Competitiveness of the Exotic Silphium perfoliatum against the Native Urtica dioica: A Field Experiment
Silphium perfoliatum (cup plant) is native to North America and is increasingly used as a bioenergy crop in Germany. Spontaneous occurrences of this species have already been detected in several European countries. To assess the possible risk to biodiversity by spreading of S. perfoliatum, we investigated the competitiveness of this species against the native and highly competitive Urtica dioica over four years in a field experiment in Bayreuth (Germany).

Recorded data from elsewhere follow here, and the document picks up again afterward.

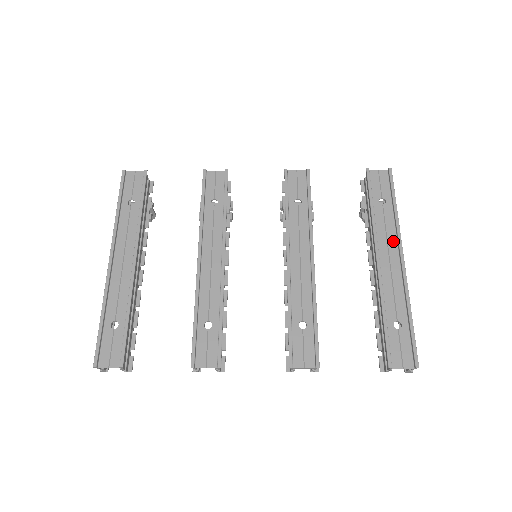
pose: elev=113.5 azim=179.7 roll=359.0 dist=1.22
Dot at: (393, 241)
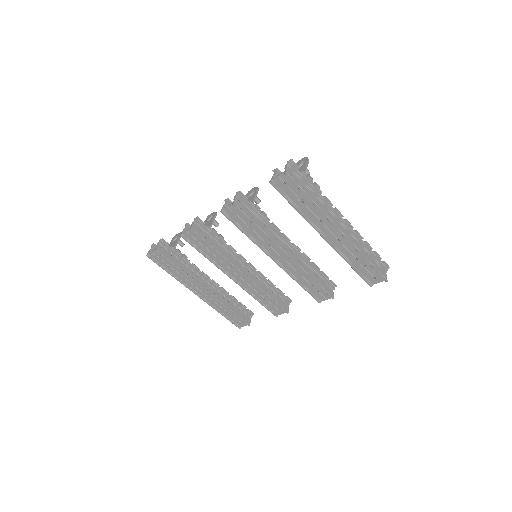
Dot at: (327, 222)
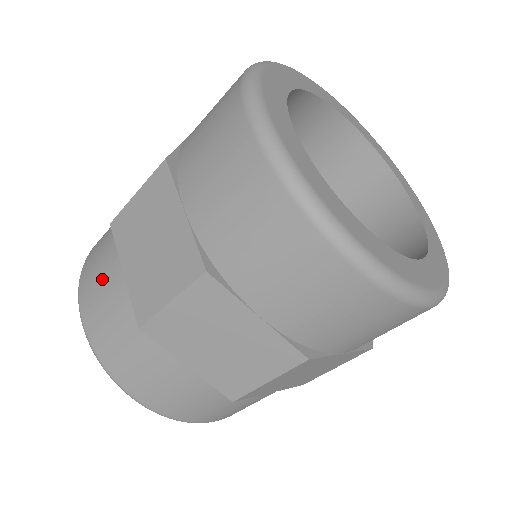
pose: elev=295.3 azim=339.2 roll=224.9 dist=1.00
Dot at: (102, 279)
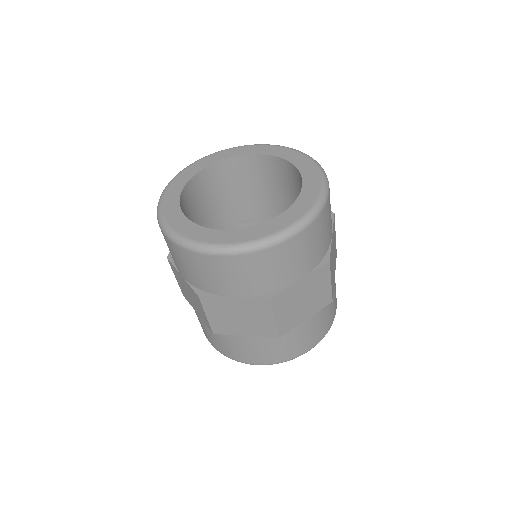
Dot at: occluded
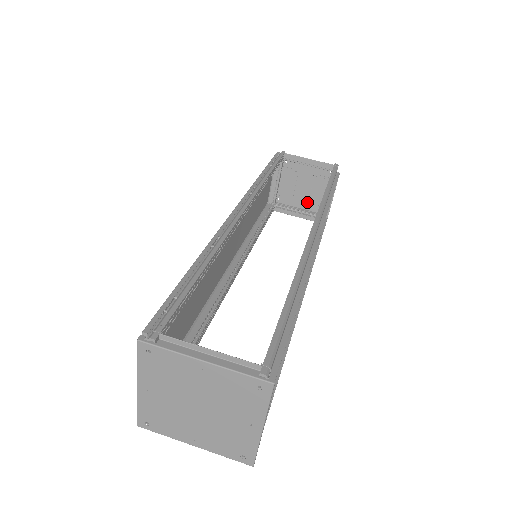
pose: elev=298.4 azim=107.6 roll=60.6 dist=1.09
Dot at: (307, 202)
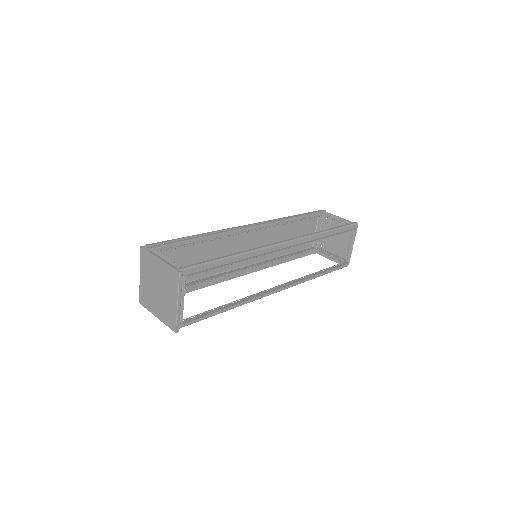
Dot at: (338, 250)
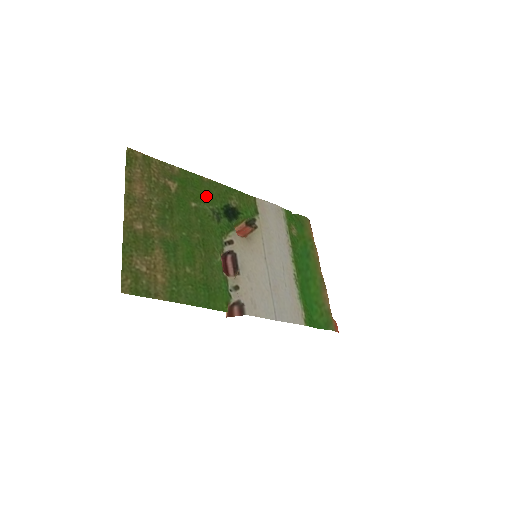
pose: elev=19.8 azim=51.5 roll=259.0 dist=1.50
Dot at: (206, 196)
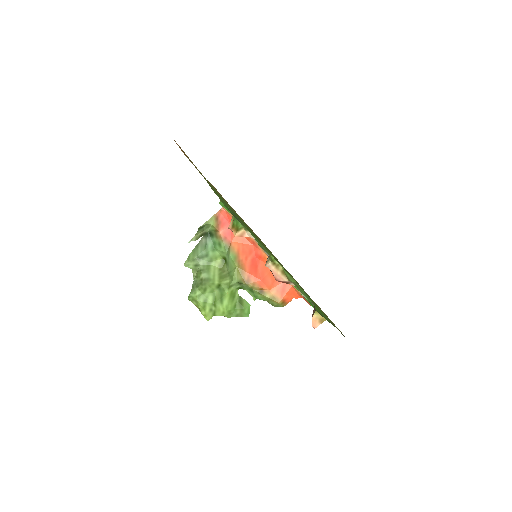
Dot at: (219, 196)
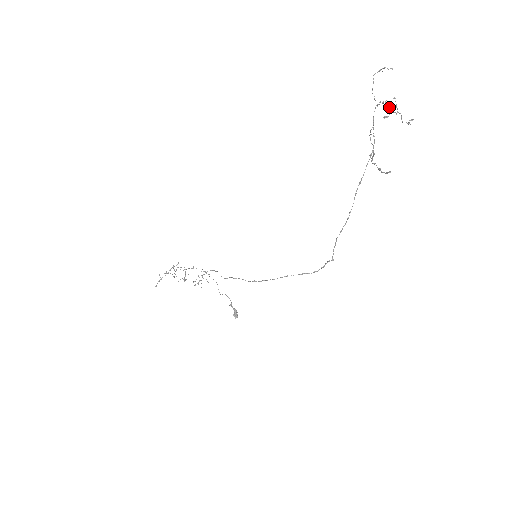
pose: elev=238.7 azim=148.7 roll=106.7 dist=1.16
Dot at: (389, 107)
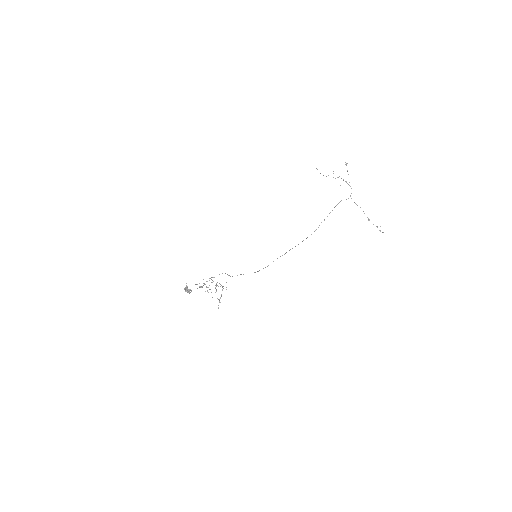
Dot at: occluded
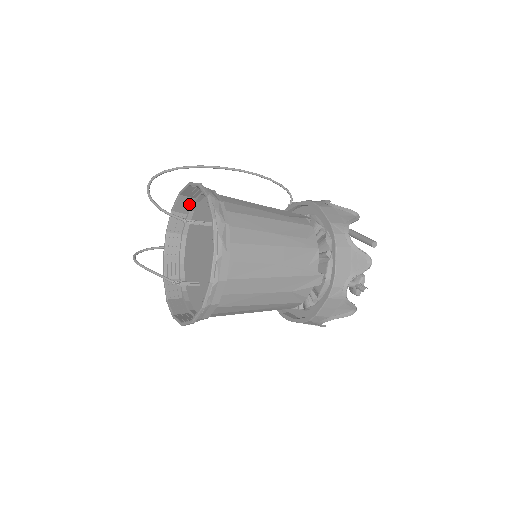
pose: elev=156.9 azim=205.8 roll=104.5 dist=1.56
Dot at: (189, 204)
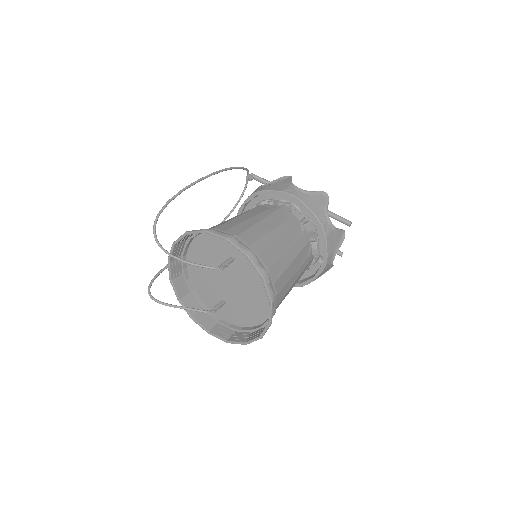
Dot at: (191, 235)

S. perfoliatum grew well among U. dioica, although its biomass was strongly reduced by surrounding U. dioica. Projection area, plant height, and reproductive potential were less or similarly reduced by surrounding U. dioica as by the intraspecific competition. Moreover, S. perfoliatum significantly suppressed the growth of the competitive U. dioica. A settlement and establishment of S. perfoliatum in the native flora of Central Europe and a suppression of uncompetitive plant species are therefore conceivable.